[LISTED RECORDS]

* * *

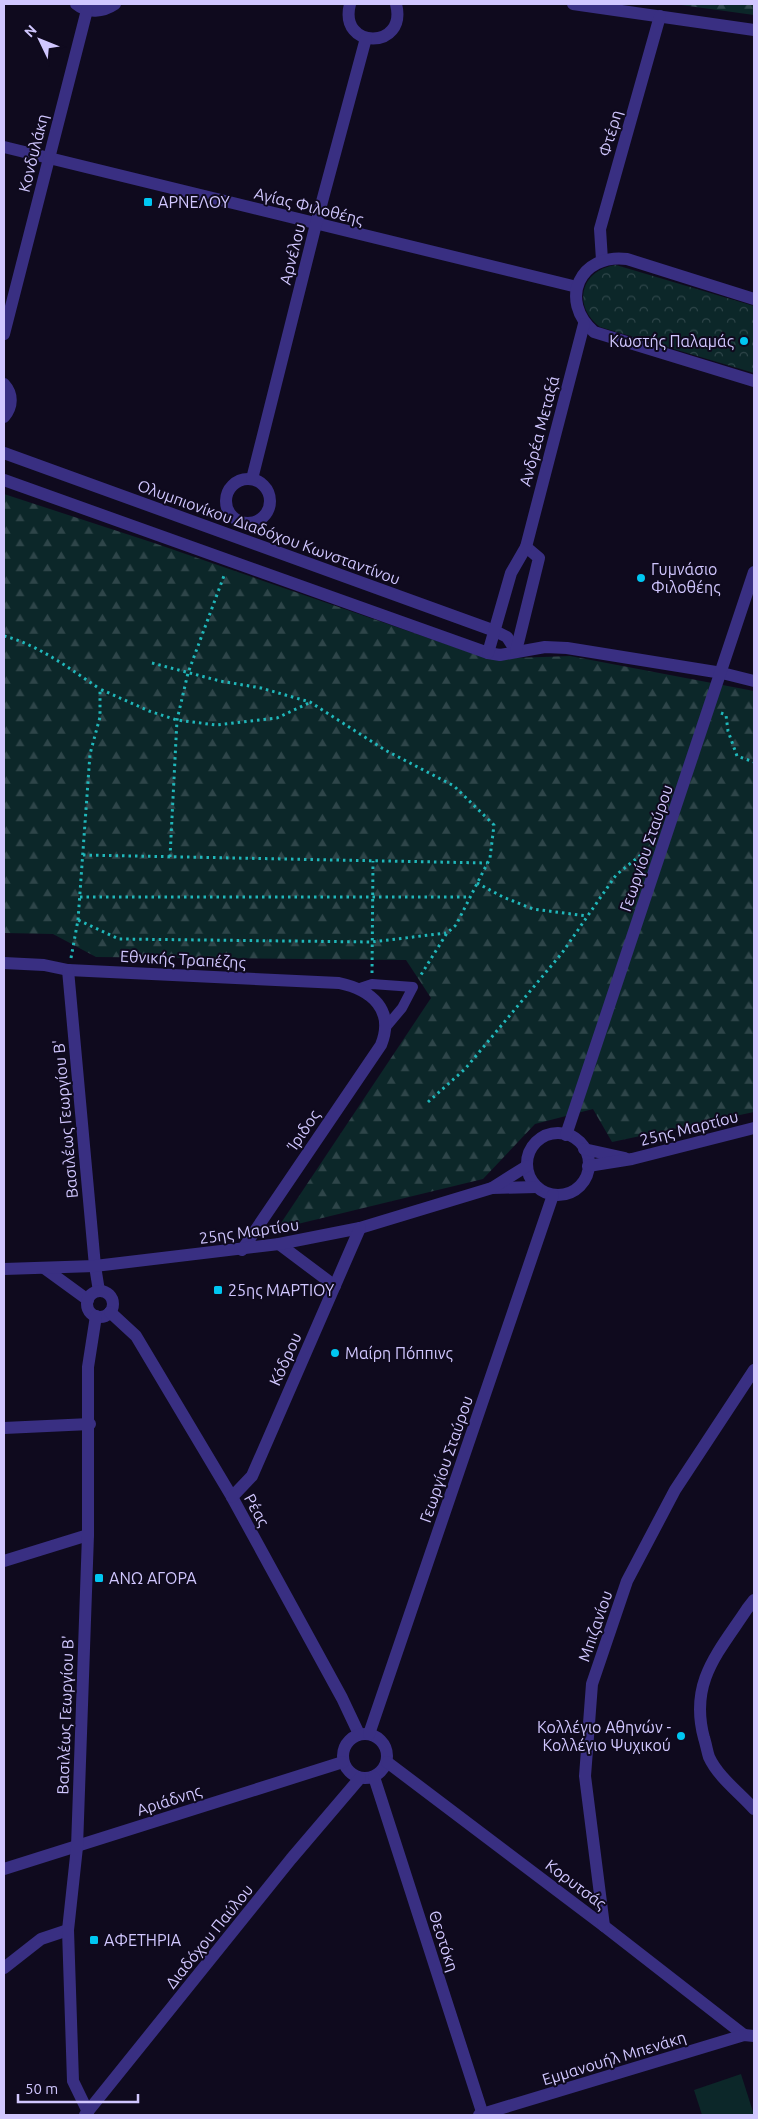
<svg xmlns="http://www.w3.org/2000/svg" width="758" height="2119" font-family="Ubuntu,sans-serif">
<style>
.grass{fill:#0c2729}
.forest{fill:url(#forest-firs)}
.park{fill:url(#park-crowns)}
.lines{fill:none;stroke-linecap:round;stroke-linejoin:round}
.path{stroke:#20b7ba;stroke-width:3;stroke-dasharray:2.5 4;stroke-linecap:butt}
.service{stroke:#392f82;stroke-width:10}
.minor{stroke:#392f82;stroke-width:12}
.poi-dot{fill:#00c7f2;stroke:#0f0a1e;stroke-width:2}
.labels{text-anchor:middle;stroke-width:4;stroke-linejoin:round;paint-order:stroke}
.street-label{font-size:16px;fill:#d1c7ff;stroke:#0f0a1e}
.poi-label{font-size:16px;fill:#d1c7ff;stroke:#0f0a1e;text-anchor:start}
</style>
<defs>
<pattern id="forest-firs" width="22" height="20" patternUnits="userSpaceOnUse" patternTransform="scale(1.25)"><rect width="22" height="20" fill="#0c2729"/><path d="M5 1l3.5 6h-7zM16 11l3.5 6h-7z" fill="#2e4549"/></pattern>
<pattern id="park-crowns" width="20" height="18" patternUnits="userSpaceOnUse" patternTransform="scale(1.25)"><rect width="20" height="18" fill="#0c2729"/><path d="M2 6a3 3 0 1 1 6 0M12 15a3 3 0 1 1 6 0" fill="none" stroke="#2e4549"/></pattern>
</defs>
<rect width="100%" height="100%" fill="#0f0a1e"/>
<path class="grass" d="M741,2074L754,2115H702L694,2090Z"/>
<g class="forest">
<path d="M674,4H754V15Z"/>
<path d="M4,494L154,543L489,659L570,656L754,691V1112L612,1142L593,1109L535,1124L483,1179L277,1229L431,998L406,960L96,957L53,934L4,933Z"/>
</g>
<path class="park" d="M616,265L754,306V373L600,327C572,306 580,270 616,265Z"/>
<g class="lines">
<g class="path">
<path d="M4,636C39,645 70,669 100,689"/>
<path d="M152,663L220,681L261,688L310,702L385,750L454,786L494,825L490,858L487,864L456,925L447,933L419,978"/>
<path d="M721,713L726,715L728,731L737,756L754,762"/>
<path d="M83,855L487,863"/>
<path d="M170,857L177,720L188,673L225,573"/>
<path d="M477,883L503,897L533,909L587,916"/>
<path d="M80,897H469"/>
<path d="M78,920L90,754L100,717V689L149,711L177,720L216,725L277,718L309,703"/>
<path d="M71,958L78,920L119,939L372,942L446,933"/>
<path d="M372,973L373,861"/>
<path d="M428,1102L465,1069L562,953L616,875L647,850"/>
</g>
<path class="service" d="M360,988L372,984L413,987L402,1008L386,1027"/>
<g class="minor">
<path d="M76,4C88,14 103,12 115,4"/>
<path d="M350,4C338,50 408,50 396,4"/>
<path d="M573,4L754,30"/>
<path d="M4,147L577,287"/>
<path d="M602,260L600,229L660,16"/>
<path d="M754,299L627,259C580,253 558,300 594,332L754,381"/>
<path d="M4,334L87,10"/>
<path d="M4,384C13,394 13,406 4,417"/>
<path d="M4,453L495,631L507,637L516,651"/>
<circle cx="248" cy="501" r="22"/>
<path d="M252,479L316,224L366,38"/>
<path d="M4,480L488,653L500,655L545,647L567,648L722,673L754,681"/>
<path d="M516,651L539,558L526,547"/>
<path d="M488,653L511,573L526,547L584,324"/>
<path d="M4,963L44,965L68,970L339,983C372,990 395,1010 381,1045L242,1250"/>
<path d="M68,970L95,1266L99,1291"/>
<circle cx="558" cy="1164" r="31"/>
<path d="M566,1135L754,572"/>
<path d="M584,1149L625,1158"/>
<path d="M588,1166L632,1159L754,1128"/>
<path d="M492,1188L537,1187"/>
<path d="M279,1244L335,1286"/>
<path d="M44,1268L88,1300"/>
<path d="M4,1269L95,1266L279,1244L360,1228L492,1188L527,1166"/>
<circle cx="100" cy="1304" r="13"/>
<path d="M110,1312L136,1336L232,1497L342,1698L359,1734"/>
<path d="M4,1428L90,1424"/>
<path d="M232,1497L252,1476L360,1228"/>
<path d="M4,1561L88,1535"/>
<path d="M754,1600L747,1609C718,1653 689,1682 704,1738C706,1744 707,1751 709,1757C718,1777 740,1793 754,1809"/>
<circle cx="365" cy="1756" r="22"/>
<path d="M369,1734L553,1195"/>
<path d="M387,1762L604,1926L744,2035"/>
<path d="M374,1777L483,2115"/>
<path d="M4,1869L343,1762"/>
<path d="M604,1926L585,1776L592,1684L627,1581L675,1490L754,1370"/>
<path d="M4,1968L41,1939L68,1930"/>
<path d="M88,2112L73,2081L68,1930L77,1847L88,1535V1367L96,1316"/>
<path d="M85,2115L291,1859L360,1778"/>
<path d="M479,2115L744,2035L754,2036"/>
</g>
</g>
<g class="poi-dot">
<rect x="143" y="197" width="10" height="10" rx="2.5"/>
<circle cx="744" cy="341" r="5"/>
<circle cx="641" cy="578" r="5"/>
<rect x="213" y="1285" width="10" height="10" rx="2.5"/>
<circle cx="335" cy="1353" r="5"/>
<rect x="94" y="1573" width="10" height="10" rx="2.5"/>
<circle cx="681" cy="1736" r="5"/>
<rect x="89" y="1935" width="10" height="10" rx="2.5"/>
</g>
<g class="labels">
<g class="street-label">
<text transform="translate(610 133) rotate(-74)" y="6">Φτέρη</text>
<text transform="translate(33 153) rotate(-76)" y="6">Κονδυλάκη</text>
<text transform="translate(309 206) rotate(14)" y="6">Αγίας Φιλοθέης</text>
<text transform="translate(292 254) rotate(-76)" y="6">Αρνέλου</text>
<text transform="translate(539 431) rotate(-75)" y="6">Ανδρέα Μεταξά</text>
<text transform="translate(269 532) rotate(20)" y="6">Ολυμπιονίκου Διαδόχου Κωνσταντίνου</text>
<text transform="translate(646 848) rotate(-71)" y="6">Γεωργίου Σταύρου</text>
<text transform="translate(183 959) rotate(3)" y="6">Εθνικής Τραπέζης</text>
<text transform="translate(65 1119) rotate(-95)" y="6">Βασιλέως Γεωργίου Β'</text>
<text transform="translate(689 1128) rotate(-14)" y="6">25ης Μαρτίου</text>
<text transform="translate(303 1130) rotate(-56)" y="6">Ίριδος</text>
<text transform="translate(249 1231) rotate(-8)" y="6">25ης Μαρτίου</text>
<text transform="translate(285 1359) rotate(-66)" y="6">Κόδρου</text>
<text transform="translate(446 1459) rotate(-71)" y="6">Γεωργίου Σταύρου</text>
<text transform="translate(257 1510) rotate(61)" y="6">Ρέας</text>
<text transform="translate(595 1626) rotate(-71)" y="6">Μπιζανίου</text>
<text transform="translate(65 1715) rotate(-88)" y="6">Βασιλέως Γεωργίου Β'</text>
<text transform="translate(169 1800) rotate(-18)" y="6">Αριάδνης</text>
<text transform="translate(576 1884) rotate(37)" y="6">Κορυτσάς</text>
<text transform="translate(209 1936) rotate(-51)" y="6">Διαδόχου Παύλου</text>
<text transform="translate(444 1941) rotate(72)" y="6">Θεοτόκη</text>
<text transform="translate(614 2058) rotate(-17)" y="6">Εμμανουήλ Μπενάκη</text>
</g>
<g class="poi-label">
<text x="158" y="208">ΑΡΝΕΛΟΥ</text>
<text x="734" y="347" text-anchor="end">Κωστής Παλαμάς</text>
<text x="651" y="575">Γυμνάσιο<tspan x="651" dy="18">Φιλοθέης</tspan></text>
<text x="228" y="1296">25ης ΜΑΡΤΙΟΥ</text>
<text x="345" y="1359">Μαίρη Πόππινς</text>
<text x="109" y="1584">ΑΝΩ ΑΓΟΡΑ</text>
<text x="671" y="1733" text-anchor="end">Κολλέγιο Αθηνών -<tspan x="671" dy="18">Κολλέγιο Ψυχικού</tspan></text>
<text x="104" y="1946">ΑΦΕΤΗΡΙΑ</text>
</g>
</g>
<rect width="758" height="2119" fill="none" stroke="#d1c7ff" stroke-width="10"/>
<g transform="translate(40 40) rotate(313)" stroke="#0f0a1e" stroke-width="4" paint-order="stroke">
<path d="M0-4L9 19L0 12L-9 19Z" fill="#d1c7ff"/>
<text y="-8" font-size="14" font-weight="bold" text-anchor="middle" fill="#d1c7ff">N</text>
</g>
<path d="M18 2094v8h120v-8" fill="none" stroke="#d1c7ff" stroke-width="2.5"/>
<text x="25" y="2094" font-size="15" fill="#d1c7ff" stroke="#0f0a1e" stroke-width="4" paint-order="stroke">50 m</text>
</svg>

* * *

[ASSIGNMENT]
Report how many lines in the listing above hold the string "round", giving the number and no other words.

[RESPONSE AREA]
2